_What to do:_
Every line of the listing below is to be repeated exactly; the pictures stay out.

_Extracted entries:_
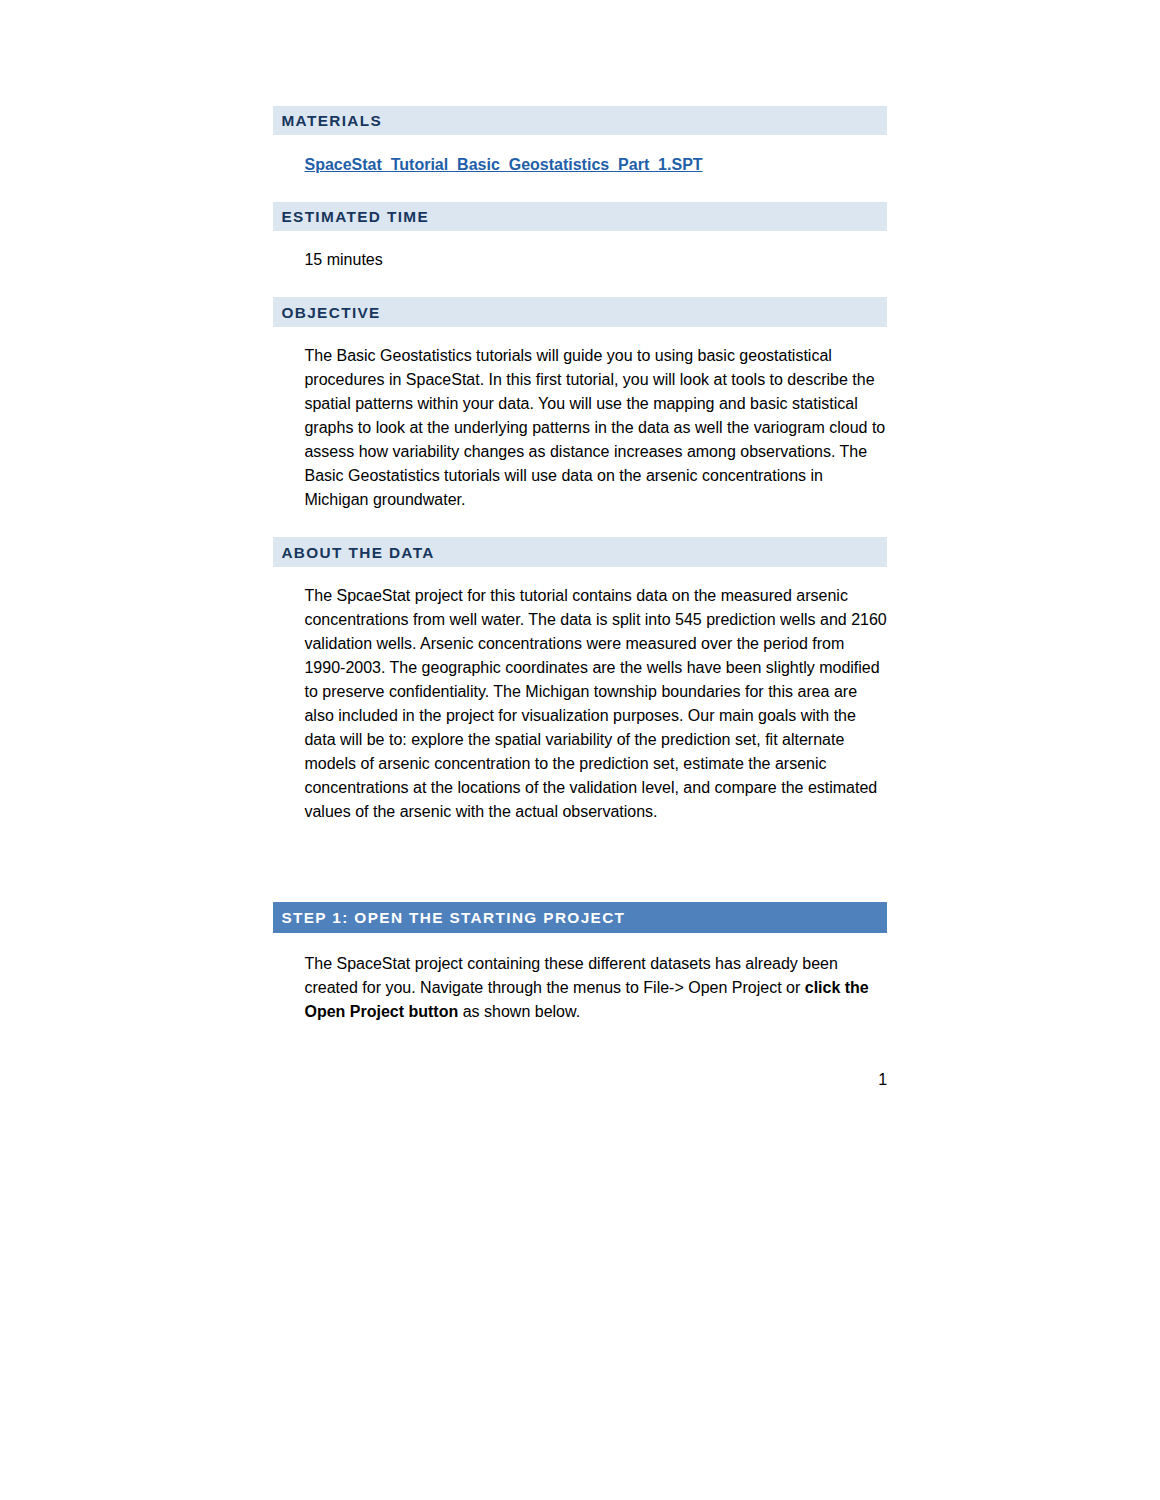Materials
SpaceStat_Tutorial_Basic_Geostatistics_Part_1.SPT
Estimated Time
15 minutes
Objective
The Basic Geostatistics tutorials will guide you to using basic geostatistical procedures in SpaceStat. In this first tutorial, you will look at tools to describe the spatial patterns within your data. You will use the mapping and basic statistical graphs to look at the underlying patterns in the data as well the variogram cloud to assess how variability changes as distance increases among observations. The Basic Geostatistics tutorials will use data on the arsenic concentrations in Michigan groundwater.
About the Data
The SpcaeStat project for this tutorial contains data on the measured arsenic concentrations from well water. The data is split into 545 prediction wells and 2160 validation wells. Arsenic concentrations were measured over the period from 1990-2003. The geographic coordinates are the wells have been slightly modified to preserve confidentiality. The Michigan township boundaries for this area are also included in the project for visualization purposes. Our main goals with the data will be to: explore the spatial variability of the prediction set, fit alternate models of arsenic concentration to the prediction set, estimate the arsenic concentrations at the locations of the validation level, and compare the estimated values of the arsenic with the actual observations.
Step 1: Open the Starting Project
The SpaceStat project containing these different datasets has already been created for you. Navigate through the menus to File-> Open Project or click the Open Project button as shown below.
1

_Answer for this exercise:_
Materials
SpaceStat_Tutorial_Basic_Geostatistics_Part_1.SPT
Estimated Time
15 minutes
Objective
The Basic Geostatistics tutorials will guide you to using basic geostatistical procedures in SpaceStat. In this first tutorial, you will look at tools to describe the spatial patterns within your data. You will use the mapping and basic statistical graphs to look at the underlying patterns in the data as well the variogram cloud to assess how variability changes as distance increases among observations. The Basic Geostatistics tutorials will use data on the arsenic concentrations in Michigan groundwater.
About the Data
The SpcaeStat project for this tutorial contains data on the measured arsenic concentrations from well water. The data is split into 545 prediction wells and 2160 validation wells. Arsenic concentrations were measured over the period from 1990-2003. The geographic coordinates are the wells have been slightly modified to preserve confidentiality. The Michigan township boundaries for this area are also included in the project for visualization purposes. Our main goals with the data will be to: explore the spatial variability of the prediction set, fit alternate models of arsenic concentration to the prediction set, estimate the arsenic concentrations at the locations of the validation level, and compare the estimated values of the arsenic with the actual observations.
Step 1: Open the Starting Project
The SpaceStat project containing these different datasets has already been created for you. Navigate through the menus to File-> Open Project or click the Open Project button as shown below.
1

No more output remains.